Through the eyes of the narrator, the reader gets to know the story of Sawsan and Rashid, the narrator’s siblings, and their mother and uncle, Nizar. Despite the complexity of the narration, which jumps continuously back and forth in time, the novel is an enjoyable reading which keeps the reader entertained till the end.
No Knives in the Kitchens of this City is Khaled Khalifa’s fourth novel. It was awarded the Naguib Mahfouz Medal for Literature in 2013 and was shortlisted for the International Prize for Arabic Fiction in 2014. Like Khalifa’s previous novel, In Praise of Hatred, No Knives in the Kitchens of this City has been beautifully translated by Leri Price.
The beginning of the story makes immediately clear that the matriarch of the family is a defeated character. She has challenged her family and renounced her social status to marry a man from a lower class who, after having four children with her, abandoned the family to move to America with another woman. She, however, does not seem to be particularly upset by this abandonment and believes that soon she will marry another man. On the other hand, what causes her a strong feeling of shame is having a disabled daughter, Suad, whom she hides away from the sight of her neighbours, afraid of their judgement. She waits for the young girl to die to be released from the shame and be able to put the pieces of her life back together. Contrary to her expectations, Suad’s death only contributes to the destruction of the family. Her other children, Sawsan, Rashid and the narrator, who were very fond of Suad, are extremely affected by her death and resent their mother for her behaviour towards the poor girl. The family links become weaker by the day, while the mother sinks into dementia, becoming everything she has always been ashamed of.
Sawsan, the rebel and beautiful sister of the narrator, joins the paratroopers and starts working as an informant for the regime. After falling in love with an officer, Munzir, she leaves for Dubai with him, hoping to become his wife. However, Munzir chooses to marry another woman and Sawsan has to return to Aleppo. Once back in Syria, she starts regretting her past, feeling shame for ruining the lives of many of her fellow students when working as an informant, and therefore decides to look for purification by living a more modest and secluded life.
Rashid, a talented musician, is at first glance the only character who has a chance of succeeding in life. He plays in his uncle’s band and lives a quiet life until the day he becomes involved with a fundamentalist group and leaves Syria to fight against the Americans in Iraq. Rashid sees in martyrdom the meaning of life and is eager to die for his faith and reach heaven. However, when the Americans capture him, afraid of being tortured, he declares a fake Christian identity and manages to escape. Back in Syria, Rashid is haunted by the shame of having denied his faith to save his life.

========================================

→ **Exercise task 1**:
Answer these about the review of No Knives in the Kitchens of this City:
(a) Which award did the novel receive in 2013?
(b) Where does Sawsan go with Munzir?
(c) Whom does Rashid go to Iraq to fight?
→ **Exercise task 2**: Summarize the review of No Knives in the Kitchens of this City in two sentences.
→ **Exercise task 3**: Carry on the review of No Knives in the Kitchens of this City, starting after its final sentence.

→ **Information supplied**:
========================================

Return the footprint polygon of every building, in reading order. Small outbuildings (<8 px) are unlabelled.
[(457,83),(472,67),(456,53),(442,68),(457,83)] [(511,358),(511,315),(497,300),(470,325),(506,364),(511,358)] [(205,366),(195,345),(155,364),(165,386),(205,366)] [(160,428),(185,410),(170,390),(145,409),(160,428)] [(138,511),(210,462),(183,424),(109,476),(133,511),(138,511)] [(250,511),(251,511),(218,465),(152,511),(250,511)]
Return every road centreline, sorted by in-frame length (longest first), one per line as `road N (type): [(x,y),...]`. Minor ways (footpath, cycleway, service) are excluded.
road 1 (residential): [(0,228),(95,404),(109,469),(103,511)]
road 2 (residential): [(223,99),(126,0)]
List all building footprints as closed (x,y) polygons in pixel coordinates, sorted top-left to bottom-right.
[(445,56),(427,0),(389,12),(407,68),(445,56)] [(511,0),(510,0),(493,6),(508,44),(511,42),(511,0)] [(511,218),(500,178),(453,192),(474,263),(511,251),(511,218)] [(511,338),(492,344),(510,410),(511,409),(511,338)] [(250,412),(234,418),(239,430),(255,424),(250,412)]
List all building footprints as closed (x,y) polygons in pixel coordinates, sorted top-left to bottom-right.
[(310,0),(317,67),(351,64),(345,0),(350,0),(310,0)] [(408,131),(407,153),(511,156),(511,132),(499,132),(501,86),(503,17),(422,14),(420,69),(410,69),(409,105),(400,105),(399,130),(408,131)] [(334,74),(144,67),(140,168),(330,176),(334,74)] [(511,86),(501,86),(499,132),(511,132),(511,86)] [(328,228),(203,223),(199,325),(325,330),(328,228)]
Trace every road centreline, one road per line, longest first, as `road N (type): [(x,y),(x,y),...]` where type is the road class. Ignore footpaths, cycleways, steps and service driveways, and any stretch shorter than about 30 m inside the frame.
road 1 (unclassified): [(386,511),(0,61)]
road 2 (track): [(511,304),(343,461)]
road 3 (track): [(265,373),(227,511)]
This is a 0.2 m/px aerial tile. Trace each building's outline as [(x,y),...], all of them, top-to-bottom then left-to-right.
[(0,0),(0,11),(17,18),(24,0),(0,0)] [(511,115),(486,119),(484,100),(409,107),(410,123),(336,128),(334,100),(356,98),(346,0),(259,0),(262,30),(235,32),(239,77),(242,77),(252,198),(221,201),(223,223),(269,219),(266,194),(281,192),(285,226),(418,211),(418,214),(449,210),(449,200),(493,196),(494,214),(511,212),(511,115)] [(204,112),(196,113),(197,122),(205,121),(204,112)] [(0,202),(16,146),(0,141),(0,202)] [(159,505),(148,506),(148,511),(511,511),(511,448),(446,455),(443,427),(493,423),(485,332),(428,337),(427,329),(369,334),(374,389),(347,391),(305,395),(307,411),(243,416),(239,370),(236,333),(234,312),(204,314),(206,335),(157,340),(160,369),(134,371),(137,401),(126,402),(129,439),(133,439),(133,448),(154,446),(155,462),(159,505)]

========================================

→ **Expected answer 1**:
(a) The Naguib Mahfouz Medal for Literature.
(b) Dubai.
(c) The Americans.

→ **Expected answer 2**: Khaled Khalifa's fourth novel, No Knives in the Kitchens of this City, tells through its narrator the story of a family made up of the siblings Sawsan and Rashid, their mother and their uncle Nizar, in a narration that jumps back and forth in time but stays enjoyable to the end. The mother, ashamed of her disabled daughter Suad, watches the family fall apart after Suad's death, while Sawsan comes to regret her past as an informant for the regime and Rashid is haunted by having denied his faith to escape capture in Iraq.

→ **Expected answer 3**:
Nizar, the narrator’s gay uncle, is the only character whose defeat is not caused by his own choice but by the judgment of a society that has yet to understand and accept homosexuality. In his youth, after spending some time in jail accused of sodomy by his own family, he had moved to Beirut and enjoyed the relative freedom homosexuals had in Lebanon. Forced to return to Syria after running out of money and struggling to pursue his music career in Beirut, he moves back to Aleppo where he becomes a famous musician. Despite his success, he is unable to live the life he desires and dedicates most of his time to helping his sister and her family.
Khaled Khalifa unfolds the events of this story with incredible talent, dealing with delicate topics, such as homosexuality and mental illness, with great sensitivity.
I particularly enjoyed the way he develops the characters. On the one hand, there are Sawsan and Nizar, extremely well constructed to the point that their behaviour can never be questioned because it mirrors perfectly their personalities. On the other hand, there is Rashid and the mother, whose personalities are more blurred, leaving the reader wondering the reasons behind some of their choices. Little is known about the unnamed narrator. He gives almost no detail about his life and refrains from any comment about the story he narrates, acting as a mere spectator.
Disguised under the mask of fiction, there is a clear intent by the author to express his political opinion towards the regime and the Leader, whose name and party are never openly mentioned. Khalifa does so through the words of the mother of the narrator for whom living under the regime is as if she is lacking the air to breathe, and through the description of the difficult life of Aleppo’s population. This culminates with the scene that gives the book its title, the scene in which a desperate man sets his family on fire to spare them the suffering of starvation, and then kills himself with a kitchen knife.
After more than five years from the outbreak of the Syrian war and the ensuing refugee crisis, No Knives in the Kitchens of this City is a much needed work of literature, which helps the foreign reader understand the suffering of the Syrian people without aiming at cheap emotional effect, but providing food for thought and an invitation to be ever more compassionate.
Published in Banipal 57 – Syria in the Heart (Autumn/Winter 2016)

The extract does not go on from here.